Even better, you would want one-time benchmarks: benchmarks crafted *once* and then only used *once* to test a model or a set of models. At that point, the benchmark would be “used up” and no longer valid. That’s how Kaggle works, and it’s exactly how most standardized tests work — each exam is only given once, on a certain day, and then it’s thrown out or farmed out to test prep providers and tutors who use it as part of their materials. This is fine — as long as the score students report to colleges is from a clean, never-before-seen exam.
Again, a college would never accept a student’s scores from an SAT practice exam as equally valid as the real thing. All I’m asking for here is a similar level of rigor.
Super serious
My point here is not — “this AI stuff is a big conspiracy, these models are just stochastic parrots with no real intellect at all”. I think we’re far enough along and the results of these models are way too compelling to short change them like that. We should take these models very seriously; they really are getting better and better all the time.

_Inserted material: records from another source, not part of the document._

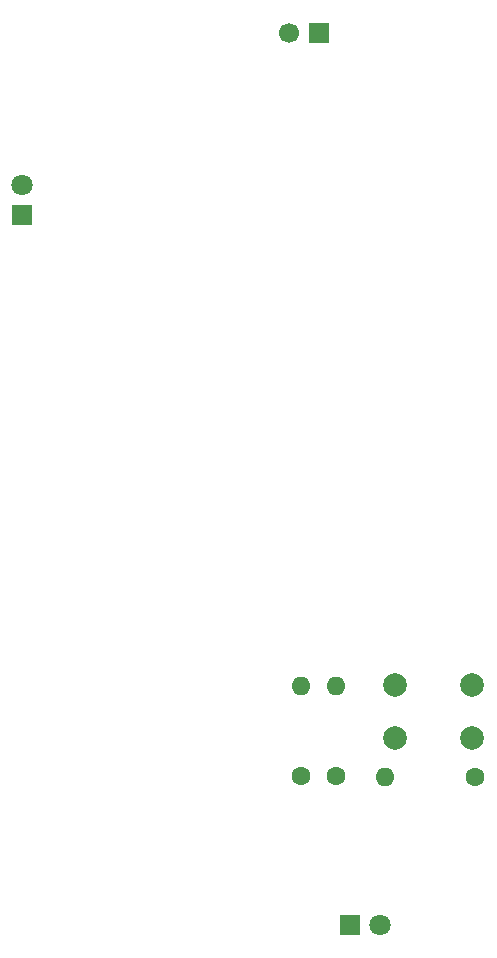
<source format=gbr>
%TF.GenerationSoftware,KiCad,Pcbnew,9.0.1*%
%TF.CreationDate,2025-04-28T16:37:29-06:00*%
%TF.ProjectId,Now were talkin,4e6f7720-7765-4726-9520-74616c6b696e,rev?*%
%TF.SameCoordinates,Original*%
%TF.FileFunction,Soldermask,Top*%
%TF.FilePolarity,Negative*%
%FSLAX46Y46*%
G04 Gerber Fmt 4.6, Leading zero omitted, Abs format (unit mm)*
G04 Created by KiCad (PCBNEW 9.0.1) date 2025-04-28 16:37:29*
%MOMM*%
%LPD*%
G01*
G04 APERTURE LIST*
%ADD10R,1.800000X1.800000*%
%ADD11C,1.800000*%
%ADD12R,1.700000X1.700000*%
%ADD13C,1.700000*%
%ADD14C,2.000000*%
%ADD15C,1.600000*%
%ADD16O,1.600000X1.600000*%
G04 APERTURE END LIST*
D10*
%TO.C,D3*%
X140924867Y-108110290D03*
D11*
X140924867Y-105570290D03*
%TD*%
D10*
%TO.C,D4*%
X168632356Y-168204690D03*
D11*
X171172356Y-168204690D03*
%TD*%
D12*
%TO.C,M2*%
X166072711Y-92718134D03*
D13*
X163532711Y-92718134D03*
%TD*%
D14*
%TO.C,SW2*%
X172468314Y-152449588D03*
X178968314Y-152449588D03*
X172468314Y-147949588D03*
X178968314Y-147949588D03*
%TD*%
D15*
%TO.C,R6*%
X179280878Y-155733415D03*
D16*
X171660878Y-155733415D03*
%TD*%
D15*
%TO.C,R5*%
X167500000Y-155659275D03*
D16*
X167500000Y-148039275D03*
%TD*%
D15*
%TO.C,R4*%
X164500000Y-155659275D03*
D16*
X164500000Y-148039275D03*
%TD*%
M02*

</source>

My point is exactly that — we should take these models seriously, which means taking their evaluation seriously. We aren’t right now, at least not in the public discourse around model performance.
No exam is perfect — as we know, standardized tests have their flaws. But we’re much better off having them than not. Right now, the broader AI community has no form of standardized testing for AI models. This is untenable.
It’s why I was so excited to lead Patronus AI’s seed round last year, and it’s why I’m even more pumped now that they’ve raised a $17M Series A.